**** Provided information ****

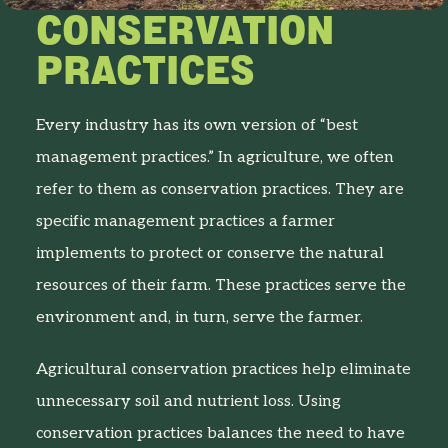
CONSERVATION
PRACTICES
Every industry has its own version of “best
management practices.” In agriculture, we often
refer to them as conservation practices. They are
specific management practices a farmer
implements to protect or conserve the natural
resources of their farm. These practices serve the
environment and, in turn, serve the farmer.
Agricultural conservation practices help eliminate
unnecessary soil and nutrient loss. Using
conservation practices balances the need to have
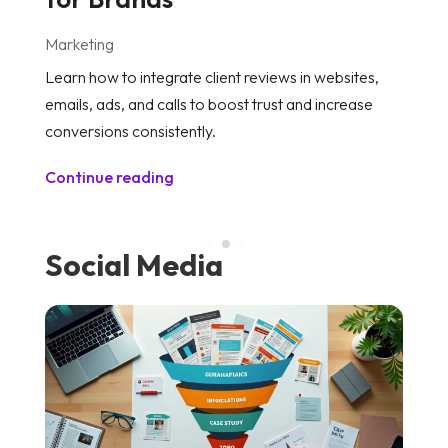
Marketing
M
Learn how to integrate client reviews in websites,
Di
emails, ads, and calls to boost trust and increase
an
conversions consistently.
to
Continue reading
C
Social Media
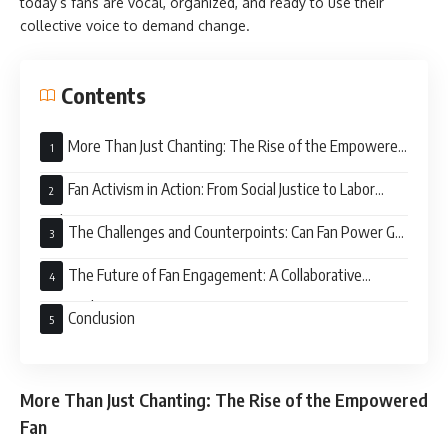
today’s fans are vocal, organized, and ready to use their
collective voice to demand change.
Contents
More Than Just Chanting: The Rise of the Empowered
Fan
Fan Activism in Action: From Social Justice to Labor
Rights
The Challenges and Counterpoints: Can Fan Power Go
Too Far?
The Future of Fan Engagement: A Collaborative
Approach
Conclusion
More Than Just Chanting: The Rise of the Empowered
Fan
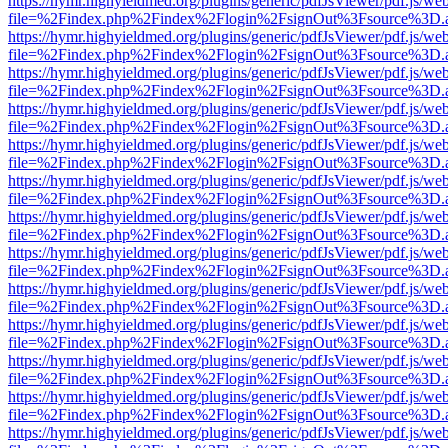
https://hymr.highyieldmed.org/plugins/generic/pdfJsViewer/pdf.js/we
file=%2Findex.php%2Findex%2Flogin%2FsignOut%3Fsource%3D.ame
https://hymr.highyieldmed.org/plugins/generic/pdfJsViewer/pdf.js/we
file=%2Findex.php%2Findex%2Flogin%2FsignOut%3Fsource%3D.ame
https://hymr.highyieldmed.org/plugins/generic/pdfJsViewer/pdf.js/we
file=%2Findex.php%2Findex%2Flogin%2FsignOut%3Fsource%3D.ame
https://hymr.highyieldmed.org/plugins/generic/pdfJsViewer/pdf.js/we
file=%2Findex.php%2Findex%2Flogin%2FsignOut%3Fsource%3D.ame
https://hymr.highyieldmed.org/plugins/generic/pdfJsViewer/pdf.js/we
file=%2Findex.php%2Findex%2Flogin%2FsignOut%3Fsource%3D.ame
https://hymr.highyieldmed.org/plugins/generic/pdfJsViewer/pdf.js/we
file=%2Findex.php%2Findex%2Flogin%2FsignOut%3Fsource%3D.ame
https://hymr.highyieldmed.org/plugins/generic/pdfJsViewer/pdf.js/we
file=%2Findex.php%2Findex%2Flogin%2FsignOut%3Fsource%3D.ame
https://hymr.highyieldmed.org/plugins/generic/pdfJsViewer/pdf.js/we
file=%2Findex.php%2Findex%2Flogin%2FsignOut%3Fsource%3D.ame
https://hymr.highyieldmed.org/plugins/generic/pdfJsViewer/pdf.js/we
file=%2Findex.php%2Findex%2Flogin%2FsignOut%3Fsource%3D.ame
https://hymr.highyieldmed.org/plugins/generic/pdfJsViewer/pdf.js/we
file=%2Findex.php%2Findex%2Flogin%2FsignOut%3Fsource%3D.ame
https://hymr.highyieldmed.org/plugins/generic/pdfJsViewer/pdf.js/we
file=%2Findex.php%2Findex%2Flogin%2FsignOut%3Fsource%3D.ame
https://hymr.highyieldmed.org/plugins/generic/pdfJsViewer/pdf.js/we
file=%2Findex.php%2Findex%2Flogin%2FsignOut%3Fsource%3D.ame
https://hymr.highyieldmed.org/plugins/generic/pdfJsViewer/pdf.js/we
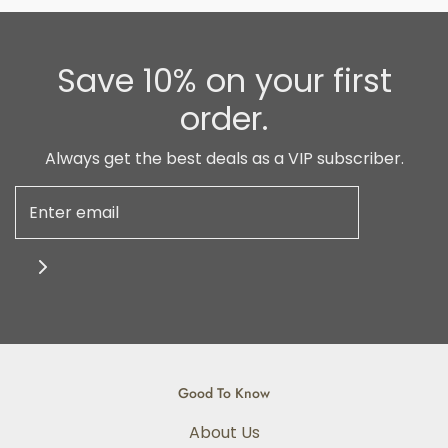
Save 10% on your first
order.
Always get the best deals as a VIP subscriber.
Good To Know
About Us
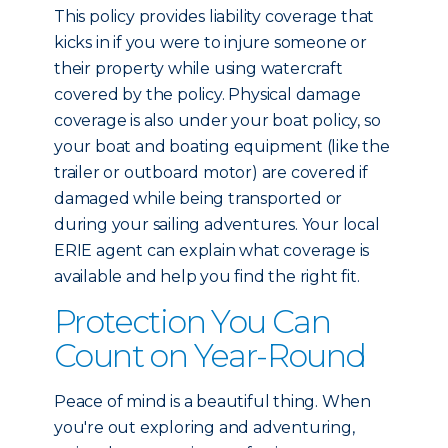
This policy provides liability coverage that
kicks in if you were to injure someone or
their property while using watercraft
covered by the policy. Physical damage
coverage is also under your boat policy, so
your boat and boating equipment (like the
trailer or outboard motor) are covered if
damaged while being transported or
during your sailing adventures. Your local
ERIE agent can explain what coverage is
available and help you find the right fit.
Protection You Can
Count on Year-Round
Peace of mind is a beautiful thing. When
you're out exploring and adventuring,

****

* [Your task] Swap "farmer" for "grower" in the lines from the first one through the line containing "Social Media", changing nothing else, and give only those lines without the pictures.

* [Answer to this problem]
CONSERVATION
PRACTICES
Every industry has its own version of “best
management practices.” In agriculture, we often
refer to them as conservation practices. They are
specific management practices a grower
implements to protect or conserve the natural
resources of their farm. These practices serve the
environment and, in turn, serve the grower.
Agricultural conservation practices help eliminate
unnecessary soil and nutrient loss. Using
conservation practices balances the need to have
Marketing
M
Learn how to integrate client reviews in websites,
Di
emails, ads, and calls to boost trust and increase
an
conversions consistently.
to
Continue reading
C
Social Media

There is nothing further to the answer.